Current Legal Trends and Yacht Broker Matters Disclosure

In July 2010, the President signed into law the Dodd-Frank Act which enacted new and stricter provisions intended to (1) reform the mortgage lending industry and (2) enhance consumer protection as a result of the "subprime crisis." This comprehensive piece of legislation creates a new independent watchdog, housed at the Federal Reserve, with the authority to ensure American consumers receive clear and accurate information when securing mortgages, credit cards and other financial products, including boat loans, with the ultimate goal of protecting consumers from hidden fees, abusive terms, mortgage steering and deceptive practices. As this body of law is further developed and implemented by subsequent regulations, it is sure to bring change to the recreational marine industry in ways that affect dealers and brokers alike.

As Congress and the President addressed lender accountability and enhanced consumer protection on a national level, the courts have addressed consumer protections and disclosures which warrant a prudent yacht broker's attention. Evolving case law and new legislation at all levels in this country compel the attention of yacht brokers to understand the importance of disclosures and representations made in the process of selling a yacht. As we all know, yacht brokers act as agents for their clients. Agency is defined as the fiduciary relationship that arises when one person requests another person (the "Agent") to act on his/her behalf, and the Agent agrees.

As an agent, a broker has a duty to reveal any known material defect in the yacht they are representing, listing and selling. In a recent Florida case, a Fort Lauderdale yacht brokerage firm was found liable for nearly $2 million in damages after a purchaser filed suit claiming the 66-foot yacht he purchased in 2007 was unseaworthy. HMY Yacht Sales, which brokered the $2.3 million transaction, was found liable for negligent misrepresentation by a federal jury. The individual HMY broker also was found liable of negligent misrepresentation.

In this case, the purchaser alleged that HMY and the broker, through a series of unfair consumer trade practices, misrepresentations and reckless, deceitful conduct, misled and induced the purchaser into buying "Double Billed", a 2005 twin screw 66 foot fiberglass motor yacht for a purchase price of over $2,275,000.00.

A close reading and understanding of the HMY case demonstrates that misrepresentations made by a broker, such as exaggerations of the yacht's performance characteristics, also known as "puffery", can be actionable if proven false or untrue. False or misleading oral or written statements, visual descriptions or other misrepresentations of any kind which have the capacity, tendency or effect of deceiving or misleading consumers could result in a claim for monetary damages against a yacht broker. This can be the case when a broker knows of the falsehood, and maybe even in situations where the broker should have known of the falsehood.

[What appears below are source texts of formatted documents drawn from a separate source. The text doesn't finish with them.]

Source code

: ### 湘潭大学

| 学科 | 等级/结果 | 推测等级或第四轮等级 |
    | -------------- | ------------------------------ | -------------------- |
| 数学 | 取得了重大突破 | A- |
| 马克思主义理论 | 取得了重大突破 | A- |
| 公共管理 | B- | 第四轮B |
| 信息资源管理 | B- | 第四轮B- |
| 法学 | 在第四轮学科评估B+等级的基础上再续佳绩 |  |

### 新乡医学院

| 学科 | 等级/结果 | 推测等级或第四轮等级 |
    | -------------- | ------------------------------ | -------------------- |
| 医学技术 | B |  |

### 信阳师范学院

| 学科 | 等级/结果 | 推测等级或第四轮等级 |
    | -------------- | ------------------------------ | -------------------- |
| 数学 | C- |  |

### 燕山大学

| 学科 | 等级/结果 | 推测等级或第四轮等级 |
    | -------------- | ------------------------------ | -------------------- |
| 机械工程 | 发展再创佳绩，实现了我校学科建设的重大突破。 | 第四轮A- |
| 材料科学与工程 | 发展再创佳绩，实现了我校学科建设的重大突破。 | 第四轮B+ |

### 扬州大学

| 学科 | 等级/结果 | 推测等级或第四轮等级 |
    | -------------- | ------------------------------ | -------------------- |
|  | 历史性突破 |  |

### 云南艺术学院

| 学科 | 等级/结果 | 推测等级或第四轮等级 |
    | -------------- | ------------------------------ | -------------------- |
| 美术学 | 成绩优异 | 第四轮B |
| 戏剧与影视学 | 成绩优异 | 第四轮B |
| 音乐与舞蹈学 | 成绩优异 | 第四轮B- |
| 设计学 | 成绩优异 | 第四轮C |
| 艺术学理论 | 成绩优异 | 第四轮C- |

In Connecticut, our Supreme Court has held that held that "even an innocent misrepresentation of fact may be actionable if the declarant has the means of knowing, ought to know, or has the duty of knowing the truth...The governing principles are set forth in similar terms in § 552 of the Restatement (Second) of Torts (1977): 'One who, in the course of his business, profession or employment ... supplies false information for the guidance of others in their business transactions, is subject to liability for pecuniary loss caused to them by their justifiable reliance upon the information, if he fails to exercise reasonable care or competence in obtaining or communicating the information.'" (Williams Ford, Inc. v. Hartford Courant Co., 232 Conn. 559, 575 (1995)).

Actual or implied knowledge of a defect that is not disclosed to or readily ascertainable by a consumer may be sufficient in most states to render a broker liable to a claim, even in situations where a used vessel is sold "as is" and a survey is conducted by the buyer (which was the case in the HMY decision).